▸ **Data for the task**:
........

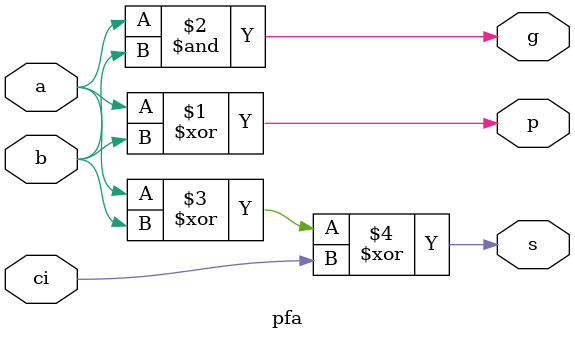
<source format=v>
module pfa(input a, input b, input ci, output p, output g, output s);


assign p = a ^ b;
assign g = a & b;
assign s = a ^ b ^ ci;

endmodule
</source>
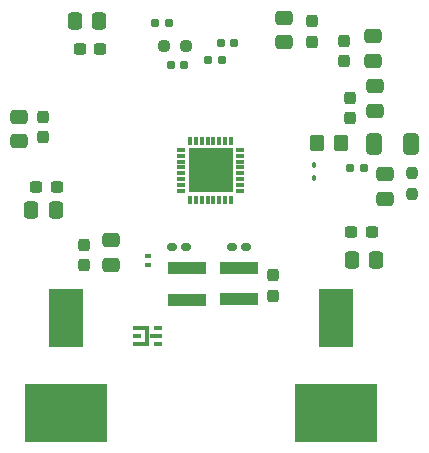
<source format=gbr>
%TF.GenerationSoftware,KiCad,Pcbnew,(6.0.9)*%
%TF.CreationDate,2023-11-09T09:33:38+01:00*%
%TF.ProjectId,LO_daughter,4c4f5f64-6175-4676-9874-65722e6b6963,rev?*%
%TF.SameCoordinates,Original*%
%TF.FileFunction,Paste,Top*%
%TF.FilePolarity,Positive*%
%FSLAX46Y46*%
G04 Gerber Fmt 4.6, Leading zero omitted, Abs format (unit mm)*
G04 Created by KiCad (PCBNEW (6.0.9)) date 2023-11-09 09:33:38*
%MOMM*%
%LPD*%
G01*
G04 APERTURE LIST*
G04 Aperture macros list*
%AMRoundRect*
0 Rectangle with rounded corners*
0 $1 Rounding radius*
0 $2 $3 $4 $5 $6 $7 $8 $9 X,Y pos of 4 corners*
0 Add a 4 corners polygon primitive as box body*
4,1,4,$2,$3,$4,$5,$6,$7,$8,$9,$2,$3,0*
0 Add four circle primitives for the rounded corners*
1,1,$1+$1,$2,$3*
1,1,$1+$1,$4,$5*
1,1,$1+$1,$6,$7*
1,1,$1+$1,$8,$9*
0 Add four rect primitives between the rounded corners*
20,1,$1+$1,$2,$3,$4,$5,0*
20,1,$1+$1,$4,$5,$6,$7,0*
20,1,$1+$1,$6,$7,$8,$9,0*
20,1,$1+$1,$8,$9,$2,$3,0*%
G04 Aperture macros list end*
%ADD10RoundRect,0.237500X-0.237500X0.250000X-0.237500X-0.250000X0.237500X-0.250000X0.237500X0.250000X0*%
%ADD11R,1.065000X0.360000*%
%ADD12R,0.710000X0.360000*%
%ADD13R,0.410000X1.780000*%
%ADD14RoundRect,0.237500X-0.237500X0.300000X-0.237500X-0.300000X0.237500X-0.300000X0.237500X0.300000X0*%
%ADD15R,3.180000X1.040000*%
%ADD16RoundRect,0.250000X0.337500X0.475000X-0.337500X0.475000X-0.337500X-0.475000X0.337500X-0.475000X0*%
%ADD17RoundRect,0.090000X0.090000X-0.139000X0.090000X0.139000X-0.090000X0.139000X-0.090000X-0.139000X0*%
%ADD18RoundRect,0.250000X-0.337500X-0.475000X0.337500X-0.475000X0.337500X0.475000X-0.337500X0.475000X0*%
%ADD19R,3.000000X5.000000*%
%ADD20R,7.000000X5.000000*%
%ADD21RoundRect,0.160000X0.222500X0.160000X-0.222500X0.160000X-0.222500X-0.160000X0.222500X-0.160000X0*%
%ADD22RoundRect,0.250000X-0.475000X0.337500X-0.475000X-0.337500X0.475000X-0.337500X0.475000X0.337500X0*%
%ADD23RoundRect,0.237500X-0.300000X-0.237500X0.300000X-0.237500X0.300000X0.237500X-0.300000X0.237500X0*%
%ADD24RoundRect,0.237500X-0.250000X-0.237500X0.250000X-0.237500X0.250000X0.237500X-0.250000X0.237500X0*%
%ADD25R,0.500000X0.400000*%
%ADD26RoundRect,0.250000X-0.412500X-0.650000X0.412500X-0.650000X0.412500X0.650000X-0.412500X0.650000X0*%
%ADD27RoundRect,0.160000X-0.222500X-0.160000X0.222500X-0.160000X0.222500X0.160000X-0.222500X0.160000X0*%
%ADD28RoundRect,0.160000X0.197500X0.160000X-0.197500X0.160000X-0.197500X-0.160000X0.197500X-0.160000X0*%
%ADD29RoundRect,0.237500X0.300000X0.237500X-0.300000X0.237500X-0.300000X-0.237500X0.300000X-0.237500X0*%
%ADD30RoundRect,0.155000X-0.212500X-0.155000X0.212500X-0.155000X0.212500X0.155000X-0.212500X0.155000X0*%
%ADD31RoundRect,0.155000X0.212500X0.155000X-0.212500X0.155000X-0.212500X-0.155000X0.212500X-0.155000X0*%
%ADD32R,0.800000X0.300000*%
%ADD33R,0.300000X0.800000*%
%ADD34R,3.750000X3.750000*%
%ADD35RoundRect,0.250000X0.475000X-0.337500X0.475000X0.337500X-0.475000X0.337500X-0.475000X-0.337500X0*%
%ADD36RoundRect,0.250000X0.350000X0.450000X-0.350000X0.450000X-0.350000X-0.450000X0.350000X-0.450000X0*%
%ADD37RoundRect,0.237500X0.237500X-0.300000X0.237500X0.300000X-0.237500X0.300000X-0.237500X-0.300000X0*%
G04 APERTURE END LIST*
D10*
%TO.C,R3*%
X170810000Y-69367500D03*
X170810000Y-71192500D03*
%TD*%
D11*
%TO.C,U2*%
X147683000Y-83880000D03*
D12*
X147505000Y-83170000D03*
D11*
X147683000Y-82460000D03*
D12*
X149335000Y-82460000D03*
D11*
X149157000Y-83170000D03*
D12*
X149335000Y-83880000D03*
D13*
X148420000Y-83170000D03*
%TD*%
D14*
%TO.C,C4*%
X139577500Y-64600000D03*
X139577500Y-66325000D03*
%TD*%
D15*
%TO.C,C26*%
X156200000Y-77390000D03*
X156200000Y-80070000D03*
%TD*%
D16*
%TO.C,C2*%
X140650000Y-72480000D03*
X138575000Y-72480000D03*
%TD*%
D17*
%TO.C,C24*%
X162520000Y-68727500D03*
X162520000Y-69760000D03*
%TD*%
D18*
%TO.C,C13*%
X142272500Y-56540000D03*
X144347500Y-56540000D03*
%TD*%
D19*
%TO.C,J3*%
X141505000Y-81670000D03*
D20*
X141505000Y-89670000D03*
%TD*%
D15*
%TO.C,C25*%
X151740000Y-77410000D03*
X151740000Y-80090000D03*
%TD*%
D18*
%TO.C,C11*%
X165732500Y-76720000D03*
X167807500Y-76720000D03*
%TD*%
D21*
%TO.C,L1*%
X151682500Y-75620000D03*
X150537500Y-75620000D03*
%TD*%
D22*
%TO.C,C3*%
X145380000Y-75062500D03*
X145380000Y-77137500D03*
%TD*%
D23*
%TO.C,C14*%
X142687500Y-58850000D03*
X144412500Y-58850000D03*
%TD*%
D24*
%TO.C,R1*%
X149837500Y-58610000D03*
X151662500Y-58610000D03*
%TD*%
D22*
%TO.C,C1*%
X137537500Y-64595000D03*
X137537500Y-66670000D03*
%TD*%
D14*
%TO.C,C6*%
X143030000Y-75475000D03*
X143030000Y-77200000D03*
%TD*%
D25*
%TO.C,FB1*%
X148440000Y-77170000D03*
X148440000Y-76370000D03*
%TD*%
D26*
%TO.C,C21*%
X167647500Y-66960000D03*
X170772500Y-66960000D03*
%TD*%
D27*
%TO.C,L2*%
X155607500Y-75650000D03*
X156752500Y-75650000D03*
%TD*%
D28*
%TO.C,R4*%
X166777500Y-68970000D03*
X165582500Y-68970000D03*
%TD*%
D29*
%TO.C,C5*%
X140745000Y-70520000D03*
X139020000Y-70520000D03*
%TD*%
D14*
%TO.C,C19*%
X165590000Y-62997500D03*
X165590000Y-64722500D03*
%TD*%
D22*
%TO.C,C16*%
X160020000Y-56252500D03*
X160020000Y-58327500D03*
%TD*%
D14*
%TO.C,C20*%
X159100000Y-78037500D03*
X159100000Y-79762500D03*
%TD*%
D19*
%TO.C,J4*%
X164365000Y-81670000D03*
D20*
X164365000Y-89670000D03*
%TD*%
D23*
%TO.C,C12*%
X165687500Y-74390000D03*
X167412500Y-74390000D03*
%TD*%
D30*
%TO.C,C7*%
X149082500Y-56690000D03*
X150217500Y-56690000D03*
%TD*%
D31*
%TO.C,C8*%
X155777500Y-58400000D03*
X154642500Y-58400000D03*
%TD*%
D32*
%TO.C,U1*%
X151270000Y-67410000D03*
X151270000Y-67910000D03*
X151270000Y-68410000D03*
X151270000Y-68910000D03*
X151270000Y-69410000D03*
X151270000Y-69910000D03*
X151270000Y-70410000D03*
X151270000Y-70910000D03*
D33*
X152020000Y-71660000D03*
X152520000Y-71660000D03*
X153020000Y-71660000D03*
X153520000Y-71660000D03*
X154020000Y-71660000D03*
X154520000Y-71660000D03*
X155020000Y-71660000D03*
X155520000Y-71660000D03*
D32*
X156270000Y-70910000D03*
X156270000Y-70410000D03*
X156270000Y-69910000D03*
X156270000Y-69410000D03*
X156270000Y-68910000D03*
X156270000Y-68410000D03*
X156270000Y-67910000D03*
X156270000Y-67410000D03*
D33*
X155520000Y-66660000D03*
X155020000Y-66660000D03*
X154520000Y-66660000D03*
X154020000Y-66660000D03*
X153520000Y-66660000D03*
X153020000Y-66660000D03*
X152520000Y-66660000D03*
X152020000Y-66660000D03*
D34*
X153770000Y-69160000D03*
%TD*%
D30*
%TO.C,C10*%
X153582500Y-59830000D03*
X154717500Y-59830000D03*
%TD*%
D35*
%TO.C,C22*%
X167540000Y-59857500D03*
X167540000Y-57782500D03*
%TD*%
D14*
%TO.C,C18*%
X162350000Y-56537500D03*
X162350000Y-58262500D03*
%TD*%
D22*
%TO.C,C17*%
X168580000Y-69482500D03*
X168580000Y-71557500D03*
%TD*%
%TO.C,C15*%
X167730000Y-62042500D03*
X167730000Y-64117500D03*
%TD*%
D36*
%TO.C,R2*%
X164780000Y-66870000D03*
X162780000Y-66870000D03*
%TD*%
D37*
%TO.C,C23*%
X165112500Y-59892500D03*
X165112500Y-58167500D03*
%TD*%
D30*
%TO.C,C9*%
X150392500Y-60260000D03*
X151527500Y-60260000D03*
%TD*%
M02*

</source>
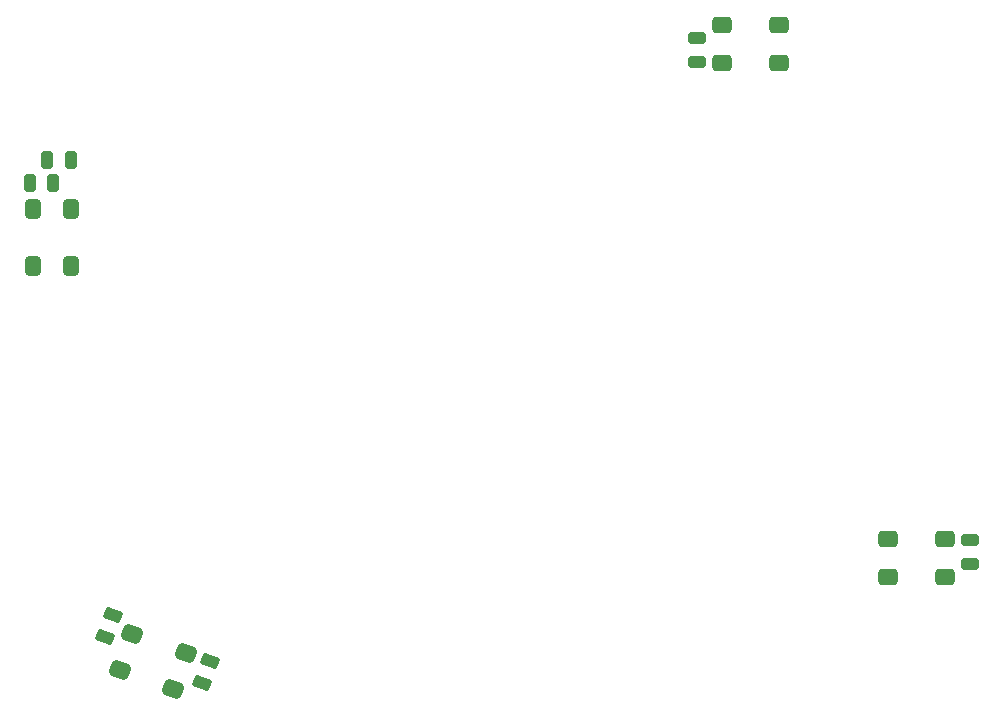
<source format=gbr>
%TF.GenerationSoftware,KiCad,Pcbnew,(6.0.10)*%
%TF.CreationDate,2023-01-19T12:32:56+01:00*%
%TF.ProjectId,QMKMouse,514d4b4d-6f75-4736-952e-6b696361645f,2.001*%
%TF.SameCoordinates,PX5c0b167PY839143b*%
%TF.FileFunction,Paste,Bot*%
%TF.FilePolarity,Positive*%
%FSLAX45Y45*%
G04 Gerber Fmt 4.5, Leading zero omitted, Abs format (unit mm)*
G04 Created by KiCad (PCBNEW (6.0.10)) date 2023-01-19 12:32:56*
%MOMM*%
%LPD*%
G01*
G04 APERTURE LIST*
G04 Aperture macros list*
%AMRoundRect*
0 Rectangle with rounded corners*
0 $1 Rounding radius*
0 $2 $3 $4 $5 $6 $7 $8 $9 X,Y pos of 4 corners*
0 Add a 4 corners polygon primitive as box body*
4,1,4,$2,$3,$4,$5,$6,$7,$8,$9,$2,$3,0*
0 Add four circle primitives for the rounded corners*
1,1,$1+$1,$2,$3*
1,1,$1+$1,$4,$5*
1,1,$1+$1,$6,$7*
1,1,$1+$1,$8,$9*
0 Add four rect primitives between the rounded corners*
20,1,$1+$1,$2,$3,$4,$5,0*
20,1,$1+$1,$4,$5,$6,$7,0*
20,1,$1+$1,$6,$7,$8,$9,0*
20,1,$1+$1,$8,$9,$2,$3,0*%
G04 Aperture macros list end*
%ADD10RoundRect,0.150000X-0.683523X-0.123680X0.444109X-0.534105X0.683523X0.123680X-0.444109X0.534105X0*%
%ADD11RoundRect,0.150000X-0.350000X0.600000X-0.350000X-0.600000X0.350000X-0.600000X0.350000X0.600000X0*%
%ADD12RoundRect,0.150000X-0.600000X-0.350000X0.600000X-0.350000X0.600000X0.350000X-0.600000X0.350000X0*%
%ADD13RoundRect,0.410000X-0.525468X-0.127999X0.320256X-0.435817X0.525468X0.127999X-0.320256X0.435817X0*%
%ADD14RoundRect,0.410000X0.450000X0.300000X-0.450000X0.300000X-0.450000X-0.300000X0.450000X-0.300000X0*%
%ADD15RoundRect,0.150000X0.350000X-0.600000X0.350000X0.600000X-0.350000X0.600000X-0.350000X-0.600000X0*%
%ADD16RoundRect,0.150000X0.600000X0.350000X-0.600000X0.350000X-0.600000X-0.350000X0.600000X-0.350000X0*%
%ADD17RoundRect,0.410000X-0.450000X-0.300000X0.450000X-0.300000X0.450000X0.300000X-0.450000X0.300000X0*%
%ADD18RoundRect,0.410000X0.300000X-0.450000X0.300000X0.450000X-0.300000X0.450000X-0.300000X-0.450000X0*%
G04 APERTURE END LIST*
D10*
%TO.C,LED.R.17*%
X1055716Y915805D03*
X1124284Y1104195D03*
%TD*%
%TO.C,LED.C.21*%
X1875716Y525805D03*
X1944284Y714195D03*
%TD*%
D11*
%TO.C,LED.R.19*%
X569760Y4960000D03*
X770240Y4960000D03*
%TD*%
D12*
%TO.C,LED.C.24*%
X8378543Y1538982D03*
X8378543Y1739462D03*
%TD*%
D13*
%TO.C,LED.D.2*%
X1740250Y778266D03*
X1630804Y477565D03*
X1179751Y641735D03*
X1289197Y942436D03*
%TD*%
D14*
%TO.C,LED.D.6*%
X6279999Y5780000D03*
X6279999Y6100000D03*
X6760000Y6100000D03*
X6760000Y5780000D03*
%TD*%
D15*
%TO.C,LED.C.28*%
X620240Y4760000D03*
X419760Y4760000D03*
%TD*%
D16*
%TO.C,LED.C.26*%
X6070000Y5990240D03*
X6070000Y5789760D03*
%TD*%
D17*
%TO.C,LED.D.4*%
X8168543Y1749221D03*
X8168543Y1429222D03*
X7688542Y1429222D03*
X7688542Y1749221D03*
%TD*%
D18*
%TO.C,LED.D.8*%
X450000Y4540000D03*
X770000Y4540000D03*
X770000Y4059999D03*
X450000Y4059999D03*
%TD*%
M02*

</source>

........

▸ **Task objective**: The lines to extract from the data above begin with the line containing "X159100000Y-79762500D03*" and end with the line containing "X151270000Y-67910000D03*". Extract them exactly, including both.

▸ **Your solution**:
X159100000Y-79762500D03*
%TD*%
D19*
%TO.C,J4*%
X164365000Y-81670000D03*
D20*
X164365000Y-89670000D03*
%TD*%
D23*
%TO.C,C12*%
X165687500Y-74390000D03*
X167412500Y-74390000D03*
%TD*%
D30*
%TO.C,C7*%
X149082500Y-56690000D03*
X150217500Y-56690000D03*
%TD*%
D31*
%TO.C,C8*%
X155777500Y-58400000D03*
X154642500Y-58400000D03*
%TD*%
D32*
%TO.C,U1*%
X151270000Y-67410000D03*
X151270000Y-67910000D03*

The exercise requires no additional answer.